> CONSIGNE
Dans le texte sur le château à motte de Barbechat, recopiez le passage compris entre "S'ils subsistaient encore, les" et "édifier la chapelle.", bornes incluses, en substituant "tertres secondaires" à "tumuli secondaires".

> EXTRAIT À LIRE
▼

3 - Le château à motte de Barbechat réemploie le tumulus et les matériaux de la nécropole.
A Barbechat, pour édifier le château à motte, on aménage le tumulus encore en place, même s'il est dégradé. Cette solution n'a que des avantages : une évidente économie d'efforts et de matériaux, le site visible, dissuasif et efficace du tumulus, à l'emplacement précis où la falaise présente la verticalité la plus nette et au confluent dégagé de la Divate et du ruisseau du Sud de l'éperon. Faut-il préciser que la notion de préservation d'un patrimoine n'existe pas alors ?
S'ils subsistaient encore, les tumuli secondaires sont alors réemployés pour renforcer et surélever le tumulus principal, ou pour d'autres travaux, en premier lieu édifier la chapelle.

▲

> DONNÉES ENREGISTRÉES
▼

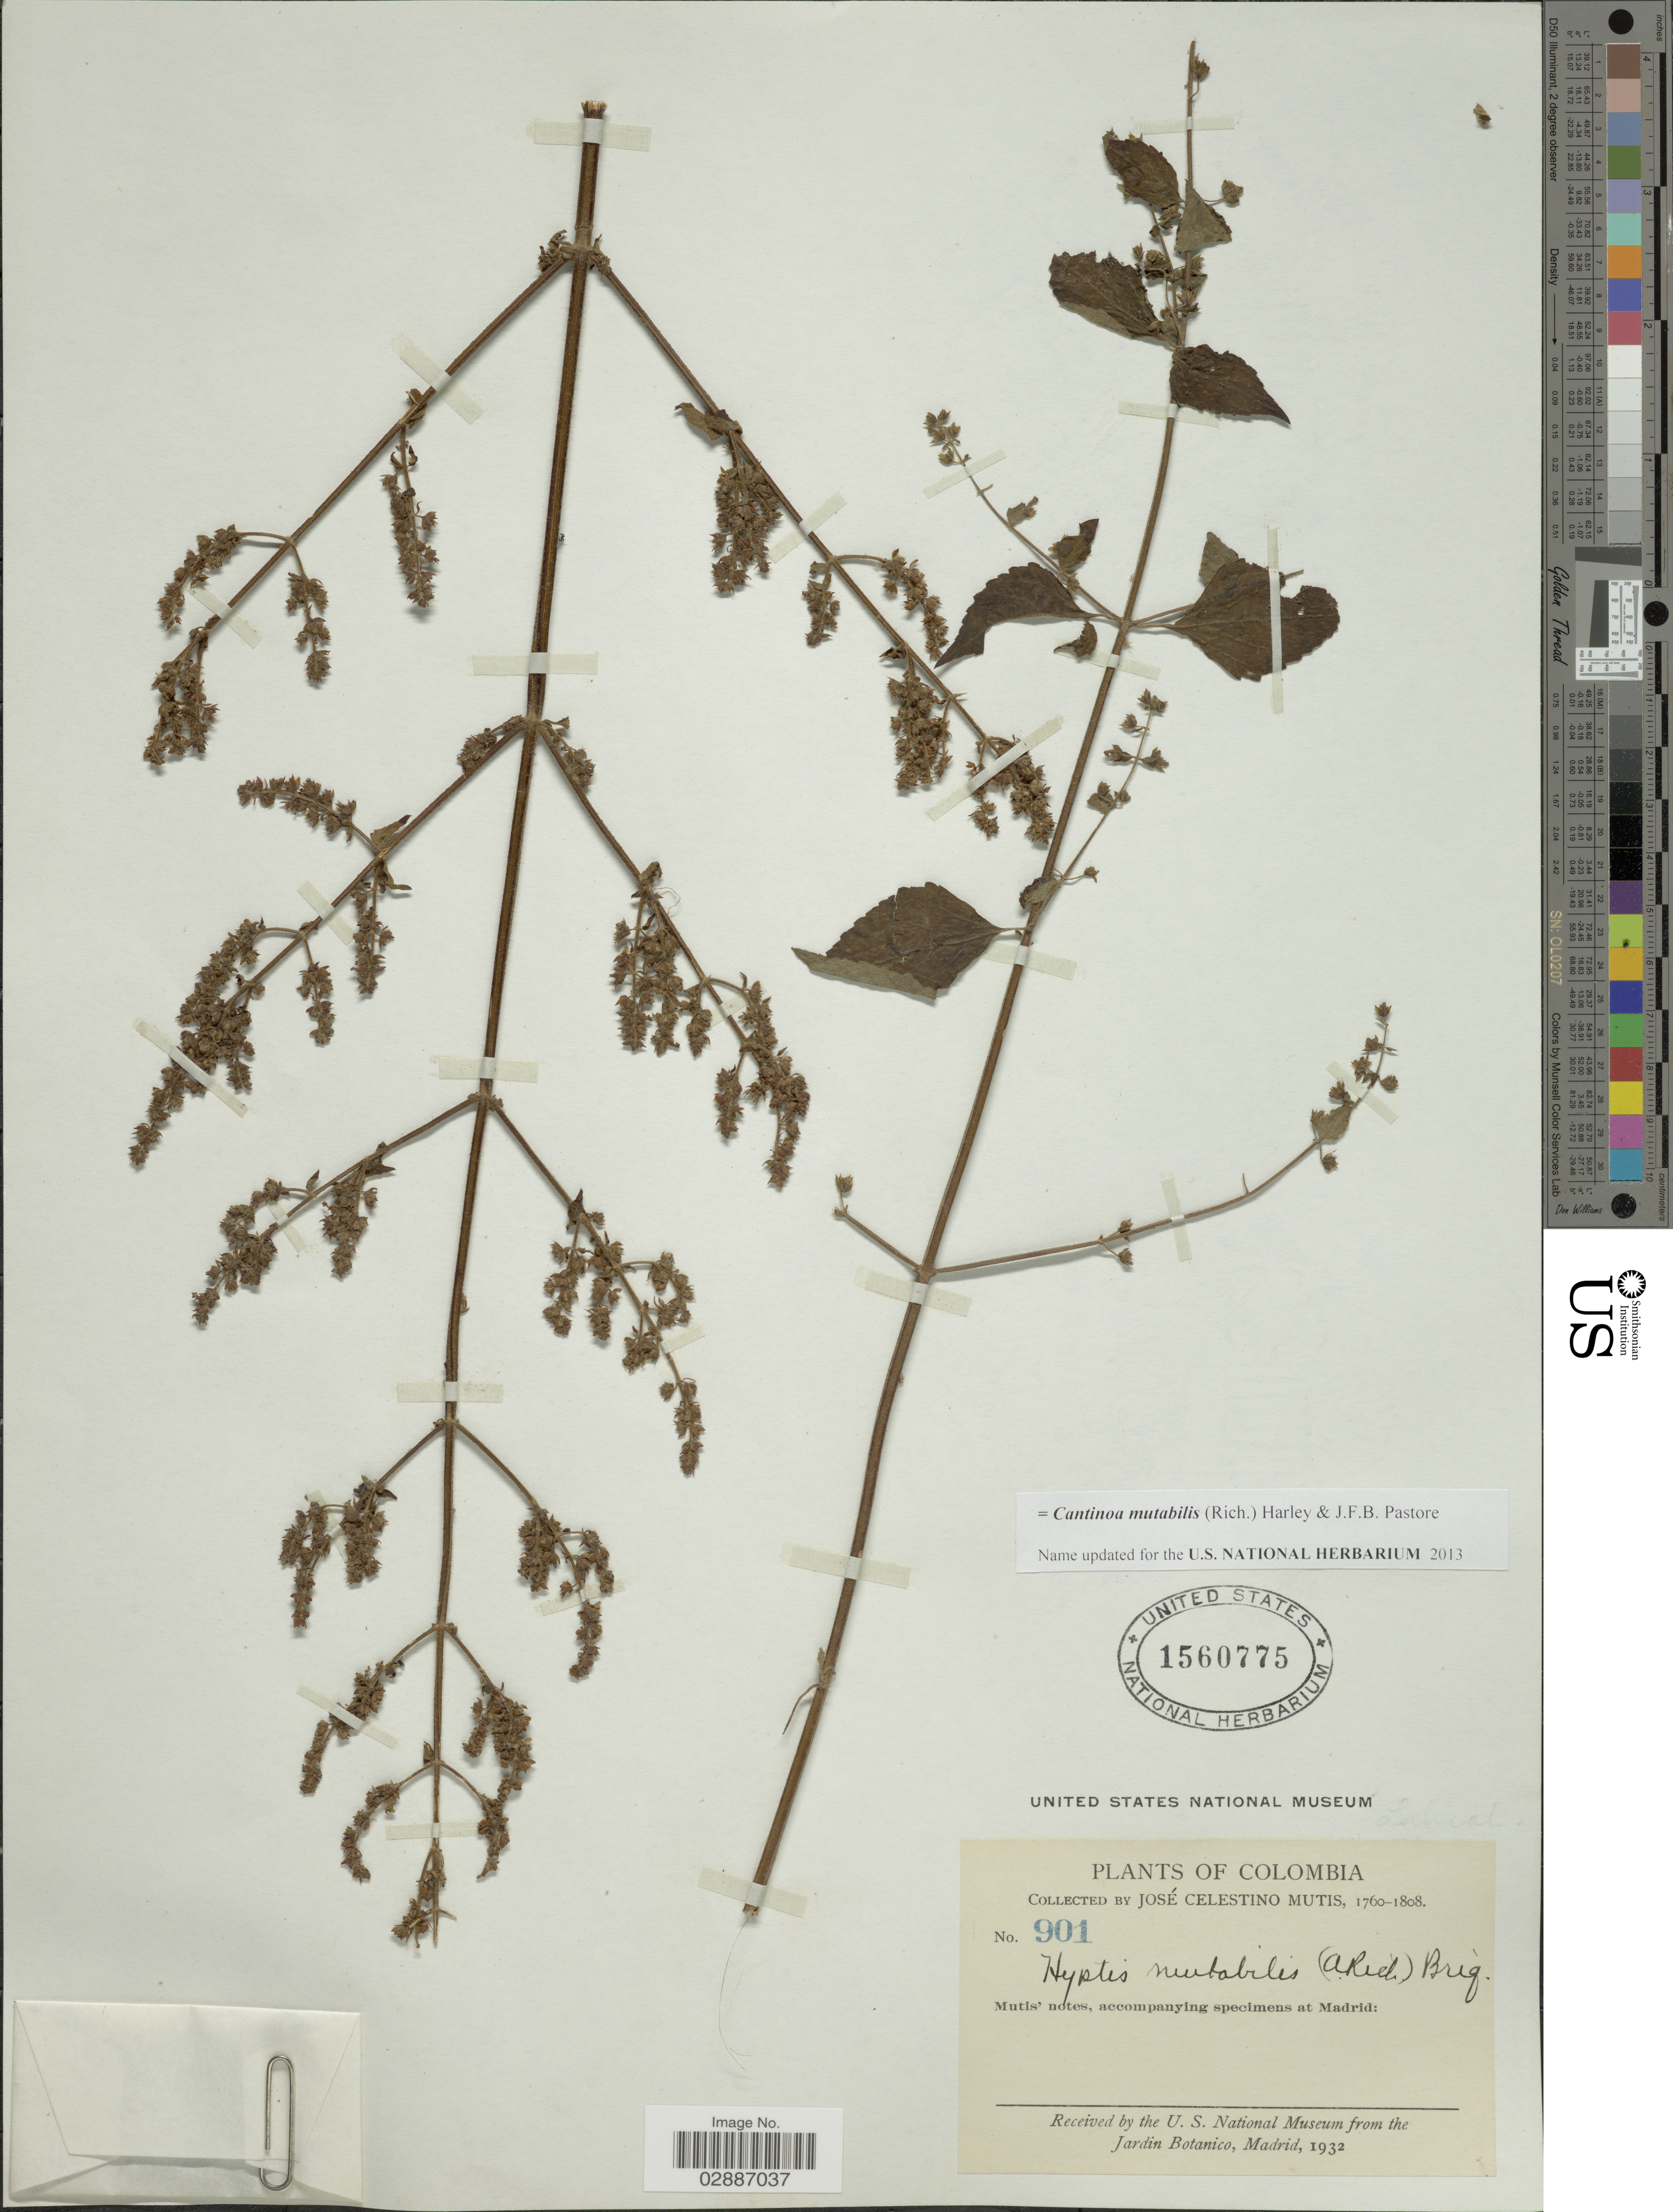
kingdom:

▲

> CORRIGÉ
S'ils subsistaient encore, les tertres secondaires sont alors réemployés pour renforcer et surélever le tumulus principal, ou pour d'autres travaux, en premier lieu édifier la chapelle.